#### ACTIVITY
Reproduce all of the material below with every instance of "Immobilie" swapped for "Wohnung", changing nothing else, and leave the pictures out.

── GIVEN ENTRIES

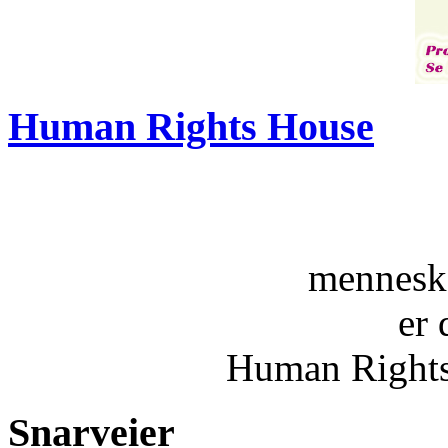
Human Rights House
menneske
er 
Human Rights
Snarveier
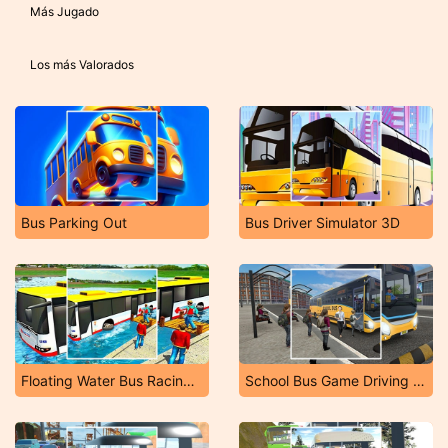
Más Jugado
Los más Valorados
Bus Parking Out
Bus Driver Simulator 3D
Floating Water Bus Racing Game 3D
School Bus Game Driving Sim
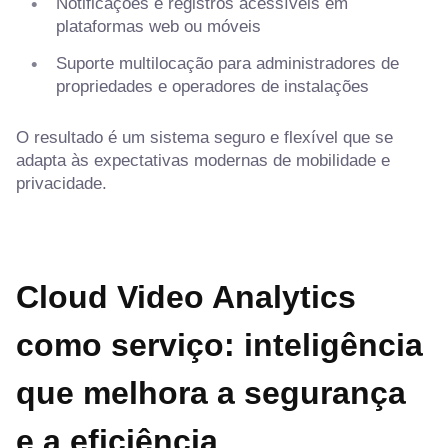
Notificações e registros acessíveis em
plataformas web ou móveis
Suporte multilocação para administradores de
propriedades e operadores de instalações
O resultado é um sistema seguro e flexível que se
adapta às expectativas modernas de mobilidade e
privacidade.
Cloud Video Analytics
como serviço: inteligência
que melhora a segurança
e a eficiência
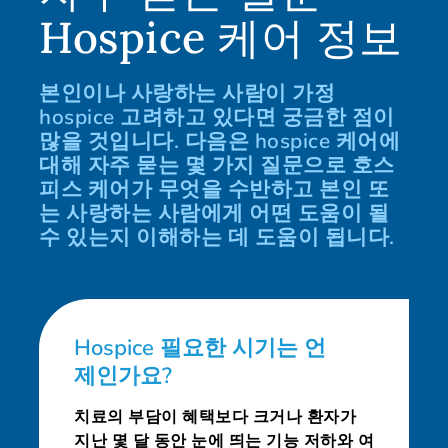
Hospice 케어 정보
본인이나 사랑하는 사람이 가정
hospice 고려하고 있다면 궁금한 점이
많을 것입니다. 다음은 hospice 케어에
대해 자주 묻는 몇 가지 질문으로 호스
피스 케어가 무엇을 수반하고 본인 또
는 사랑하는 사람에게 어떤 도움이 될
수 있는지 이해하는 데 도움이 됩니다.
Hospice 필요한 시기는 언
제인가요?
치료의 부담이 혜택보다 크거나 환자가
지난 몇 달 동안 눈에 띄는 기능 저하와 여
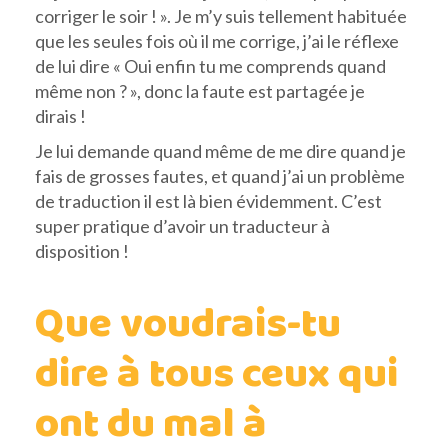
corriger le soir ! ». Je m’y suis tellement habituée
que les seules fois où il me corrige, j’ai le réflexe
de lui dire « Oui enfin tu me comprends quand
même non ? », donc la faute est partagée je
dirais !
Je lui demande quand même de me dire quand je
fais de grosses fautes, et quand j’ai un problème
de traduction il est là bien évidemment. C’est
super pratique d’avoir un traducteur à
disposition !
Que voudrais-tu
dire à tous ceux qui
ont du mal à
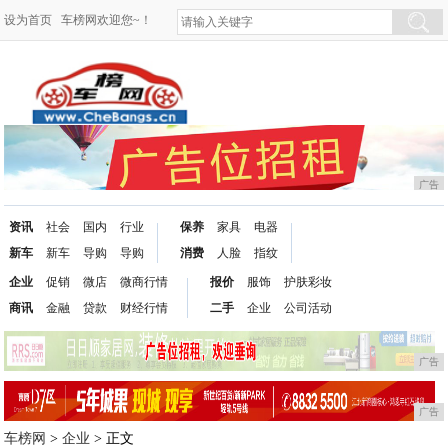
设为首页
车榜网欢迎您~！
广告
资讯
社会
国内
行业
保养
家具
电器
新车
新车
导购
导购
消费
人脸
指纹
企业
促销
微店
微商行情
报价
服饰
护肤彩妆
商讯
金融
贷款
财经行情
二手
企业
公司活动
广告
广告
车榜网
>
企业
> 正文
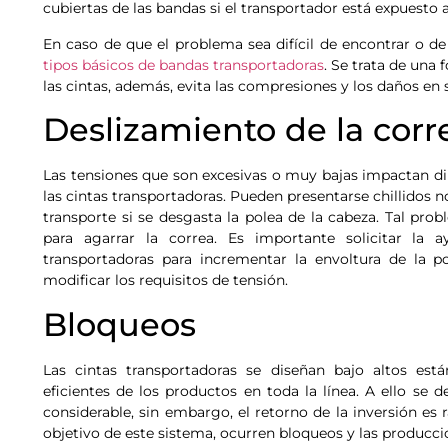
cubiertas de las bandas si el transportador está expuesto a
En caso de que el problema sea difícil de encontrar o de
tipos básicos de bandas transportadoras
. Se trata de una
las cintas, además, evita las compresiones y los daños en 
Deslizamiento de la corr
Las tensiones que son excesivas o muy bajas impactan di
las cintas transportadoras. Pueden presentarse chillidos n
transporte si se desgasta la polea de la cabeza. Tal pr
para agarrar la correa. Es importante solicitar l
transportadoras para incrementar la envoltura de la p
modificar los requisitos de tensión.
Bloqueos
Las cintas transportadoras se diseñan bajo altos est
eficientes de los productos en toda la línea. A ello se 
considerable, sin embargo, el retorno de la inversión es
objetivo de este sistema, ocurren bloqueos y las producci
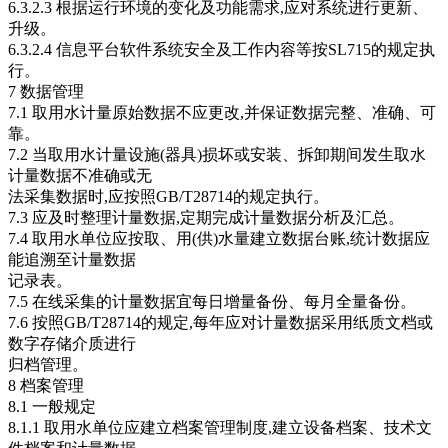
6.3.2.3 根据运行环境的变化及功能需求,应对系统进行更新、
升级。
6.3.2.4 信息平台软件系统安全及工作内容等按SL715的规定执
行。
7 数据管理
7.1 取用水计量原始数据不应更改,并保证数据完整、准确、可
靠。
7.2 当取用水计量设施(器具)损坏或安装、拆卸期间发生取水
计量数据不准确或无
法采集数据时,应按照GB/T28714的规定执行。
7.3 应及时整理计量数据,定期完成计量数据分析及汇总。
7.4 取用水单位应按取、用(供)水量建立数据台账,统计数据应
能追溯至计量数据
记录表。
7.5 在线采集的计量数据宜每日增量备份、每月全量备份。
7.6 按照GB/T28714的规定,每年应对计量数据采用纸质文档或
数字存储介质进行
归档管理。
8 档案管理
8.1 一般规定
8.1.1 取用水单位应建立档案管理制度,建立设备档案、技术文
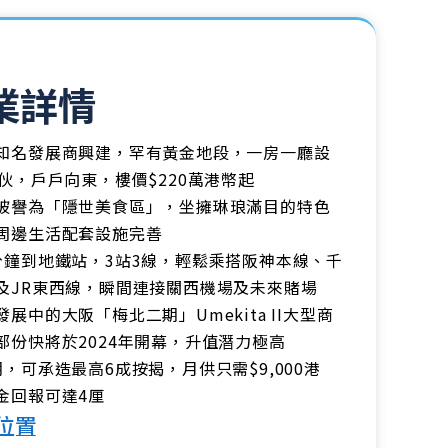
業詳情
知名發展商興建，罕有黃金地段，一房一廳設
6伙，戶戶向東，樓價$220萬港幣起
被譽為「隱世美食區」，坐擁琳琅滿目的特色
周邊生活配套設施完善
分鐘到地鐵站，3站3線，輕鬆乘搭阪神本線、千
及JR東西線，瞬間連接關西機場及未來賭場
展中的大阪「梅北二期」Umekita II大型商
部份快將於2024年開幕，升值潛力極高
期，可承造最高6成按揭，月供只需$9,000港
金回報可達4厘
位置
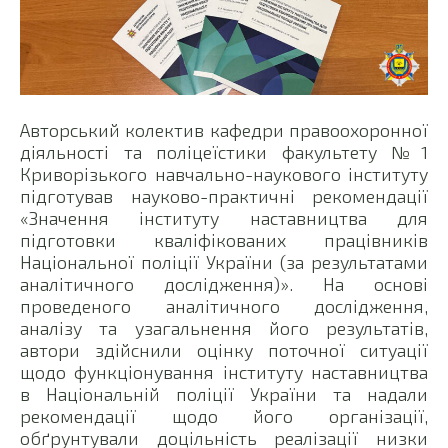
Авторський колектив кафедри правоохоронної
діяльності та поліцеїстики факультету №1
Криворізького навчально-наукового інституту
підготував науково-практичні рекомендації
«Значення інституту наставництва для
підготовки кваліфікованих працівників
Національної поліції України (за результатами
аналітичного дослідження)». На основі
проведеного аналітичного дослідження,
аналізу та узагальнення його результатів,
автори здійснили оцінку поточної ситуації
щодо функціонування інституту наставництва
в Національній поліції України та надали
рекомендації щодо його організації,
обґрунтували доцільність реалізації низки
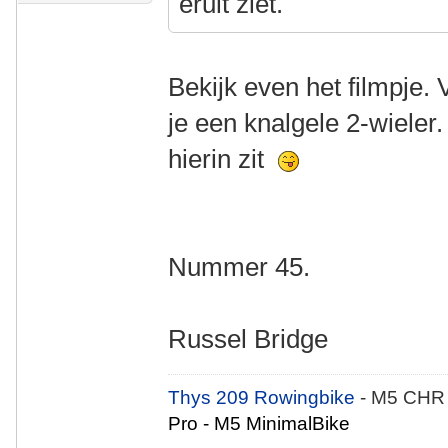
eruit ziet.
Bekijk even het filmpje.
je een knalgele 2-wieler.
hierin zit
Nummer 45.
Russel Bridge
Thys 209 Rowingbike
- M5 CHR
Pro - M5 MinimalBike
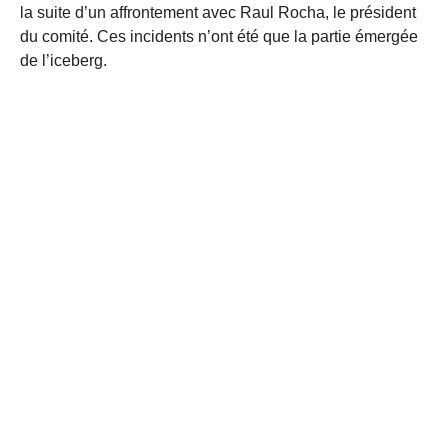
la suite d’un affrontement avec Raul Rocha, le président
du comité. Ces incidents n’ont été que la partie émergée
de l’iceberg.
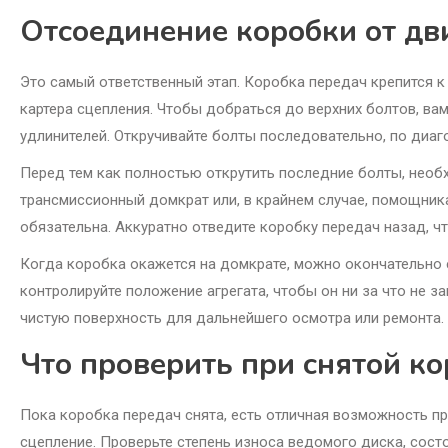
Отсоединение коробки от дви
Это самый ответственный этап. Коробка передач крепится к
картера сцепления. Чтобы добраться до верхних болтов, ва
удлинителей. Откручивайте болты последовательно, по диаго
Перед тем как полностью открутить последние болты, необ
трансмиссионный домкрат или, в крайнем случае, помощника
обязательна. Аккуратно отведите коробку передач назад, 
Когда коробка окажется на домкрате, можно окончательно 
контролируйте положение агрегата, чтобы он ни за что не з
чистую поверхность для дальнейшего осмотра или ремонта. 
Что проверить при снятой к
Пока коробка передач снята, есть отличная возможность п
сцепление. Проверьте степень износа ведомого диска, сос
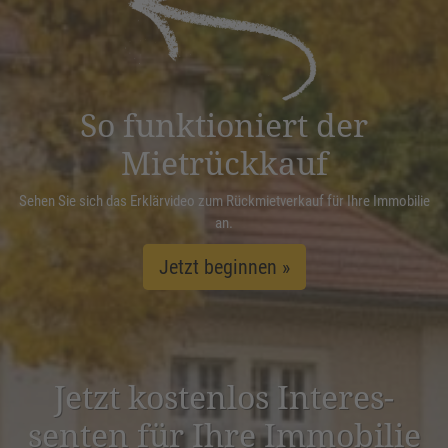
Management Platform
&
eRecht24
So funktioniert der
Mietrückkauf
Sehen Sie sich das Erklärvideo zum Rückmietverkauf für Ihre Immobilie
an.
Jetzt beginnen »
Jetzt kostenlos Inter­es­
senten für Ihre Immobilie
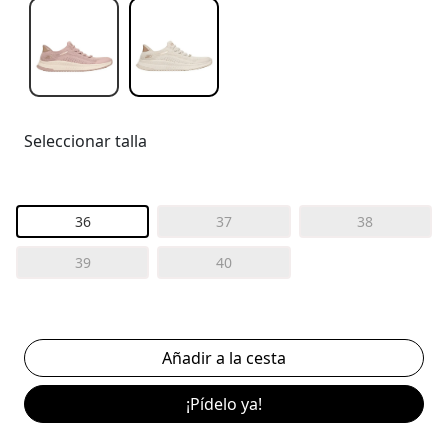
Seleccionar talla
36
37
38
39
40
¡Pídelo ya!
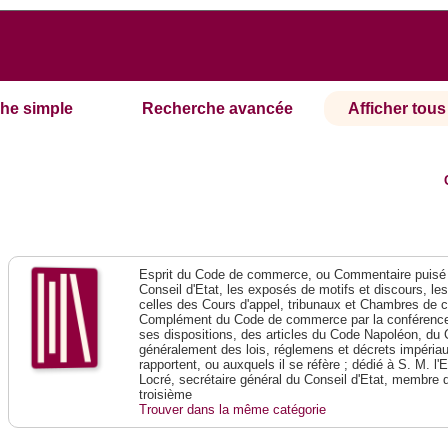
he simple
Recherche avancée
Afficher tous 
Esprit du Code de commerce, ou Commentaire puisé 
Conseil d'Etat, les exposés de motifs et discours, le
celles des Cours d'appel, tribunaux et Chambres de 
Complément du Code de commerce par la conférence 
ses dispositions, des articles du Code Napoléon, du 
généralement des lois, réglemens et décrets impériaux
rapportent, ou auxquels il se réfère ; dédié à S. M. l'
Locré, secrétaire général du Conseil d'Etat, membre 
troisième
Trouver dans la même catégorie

────

#### RESULT
Human Rights House
menneske
er 
Human Rights
Snarveier
Más Jugado
Los más Valorados
Bus Parking Out
Bus Driver Simulator 3D
Floating Water Bus Racing Game 3D
School Bus Game Driving Sim
Notificações e registros acessíveis em
plataformas web ou móveis
Suporte multilocação para administradores de
propriedades e operadores de instalações
O resultado é um sistema seguro e flexível que se
adapta às expectativas modernas de mobilidade e
privacidade.
Cloud Video Analytics
como serviço: inteligência
que melhora a segurança
e a eficiência
Hospice 케어 정보
본인이나 사랑하는 사람이 가정
hospice 고려하고 있다면 궁금한 점이
많을 것입니다. 다음은 hospice 케어에
대해 자주 묻는 몇 가지 질문으로 호스
피스 케어가 무엇을 수반하고 본인 또
는 사랑하는 사람에게 어떤 도움이 될
수 있는지 이해하는 데 도움이 됩니다.
Hospice 필요한 시기는 언
제인가요?
치료의 부담이 혜택보다 크거나 환자가
지난 몇 달 동안 눈에 띄는 기능 저하와 여
corriger le soir ! ». Je m’y suis tellement habituée
que les seules fois où il me corrige, j’ai le réflexe
de lui dire « Oui enfin tu me comprends quand
même non ? », donc la faute est partagée je
dirais !
Je lui demande quand même de me dire quand je
fais de grosses fautes, et quand j’ai un problème
de traduction il est là bien évidemment. C’est
super pratique d’avoir un traducteur à
disposition !
Que voudrais-tu
dire à tous ceux qui
ont du mal à
设为首页
车榜网欢迎您~！
广告
资讯
社会
国内
行业
保养
家具
电器
新车
新车
导购
导购
消费
人脸
指纹
企业
促销
微店
微商行情
报价
服饰
护肤彩妆
商讯
金融
贷款
财经行情
二手
企业
公司活动
广告
广告
车榜网
>
企业
> 正文
cubiertas de las bandas si el transportador está expuesto a
En caso de que el problema sea difícil de encontrar o de
tipos básicos de bandas transportadoras
. Se trata de una
las cintas, además, evita las compresiones y los daños en 
Deslizamiento de la corr
Las tensiones que son excesivas o muy bajas impactan di
las cintas transportadoras. Pueden presentarse chillidos n
transporte si se desgasta la polea de la cabeza. Tal pr
para agarrar la correa. Es importante solicitar l
transportadoras para incrementar la envoltura de la p
modificar los requisitos de tensión.
Bloqueos
Las cintas transportadoras se diseñan bajo altos est
eficientes de los productos en toda la línea. A ello se 
considerable, sin embargo, el retorno de la inversión es
objetivo de este sistema, ocurren bloqueos y las producci
6.3.2.3 根据运行环境的变化及功能需求,应对系统进行更新、
升级。
6.3.2.4 信息平台软件系统安全及工作内容等按SL715的规定执
行。
7 数据管理
7.1 取用水计量原始数据不应更改,并保证数据完整、准确、可
靠。
7.2 当取用水计量设施(器具)损坏或安装、拆卸期间发生取水
计量数据不准确或无
法采集数据时,应按照GB/T28714的规定执行。
7.3 应及时整理计量数据,定期完成计量数据分析及汇总。
7.4 取用水单位应按取、用(供)水量建立数据台账,统计数据应
能追溯至计量数据
记录表。
7.5 在线采集的计量数据宜每日增量备份、每月全量备份。
7.6 按照GB/T28714的规定,每年应对计量数据采用纸质文档或
数字存储介质进行
归档管理。
8 档案管理
8.1 一般规定
8.1.1 取用水单位应建立档案管理制度,建立设备档案、技术文
業詳情
知名發展商興建，罕有黃金地段，一房一廳設
6伙，戶戶向東，樓價$220萬港幣起
被譽為「隱世美食區」，坐擁琳琅滿目的特色
周邊生活配套設施完善
分鐘到地鐵站，3站3線，輕鬆乘搭阪神本線、千
及JR東西線，瞬間連接關西機場及未來賭場
展中的大阪「梅北二期」Umekita II大型商
部份快將於2024年開幕，升值潛力極高
期，可承造最高6成按揭，月供只需$9,000港
金回報可達4厘
位置
Авторський колектив кафедри правоохоронної
діяльності та поліцеїстики факультету №1
Криворізького навчально-наукового інституту
підготував науково-практичні рекомендації
«Значення інституту наставництва для
підготовки кваліфікованих працівників
Національної поліції України (за результатами
аналітичного дослідження)». На основі
проведеного аналітичного дослідження,
аналізу та узагальнення його результатів,
автори здійснили оцінку поточної ситуації
щодо функціонування інституту наставництва
в Національній поліції України та надали
рекомендації щодо його організації,
обґрунтували доцільність реалізації низки
eruit ziet.
Bekijk even het filmpje.
je een knalgele 2-wieler.
hierin zit
Nummer 45.
Russel Bridge
Thys 209 Rowingbike
- M5 CHR
Pro - M5 MinimalBike
la suite d’un affrontement avec Raul Rocha, le président
du comité. Ces incidents n’ont été que la partie émergée
de l’iceberg.
Отсоединение коробки от дви
Это самый ответственный этап. Коробка передач крепится к
картера сцепления. Чтобы добраться до верхних болтов, ва
удлинителей. Откручивайте болты последовательно, по диаго
Перед тем как полностью открутить последние болты, необ
трансмиссионный домкрат или, в крайнем случае, помощника
обязательна. Аккуратно отведите коробку передач назад, 
Когда коробка окажется на домкрате, можно окончательно 
контролируйте положение агрегата, чтобы он ни за что не з
чистую поверхность для дальнейшего осмотра или ремонта. 
Что проверить при снятой к
Пока коробка передач снята, есть отличная возможность п
сцепление. Проверьте степень износа ведомого диска, сос
Management Platform
&
eRecht24
So funktioniert der
Mietrückkauf
Sehen Sie sich das Erklärvideo zum Rückmietverkauf für Ihre Wohnung
an.
Jetzt beginnen »
Jetzt kostenlos Inter­es­
senten für Ihre Wohnung
Seleccionar talla
36
37
38
39
40
¡Pídelo ya!
he simple
Recherche avancée
Afficher tous 
Esprit du Code de commerce, ou Commentaire puisé 
Conseil d'Etat, les exposés de motifs et discours, le
celles des Cours d'appel, tribunaux et Chambres de 
Complément du Code de commerce par la conférence 
ses dispositions, des articles du Code Napoléon, du 
généralement des lois, réglemens et décrets impériaux
rapportent, ou auxquels il se réfère ; dédié à S. M. l'
Locré, secrétaire général du Conseil d'Etat, membre 
troisième
Trouver dans la même catégorie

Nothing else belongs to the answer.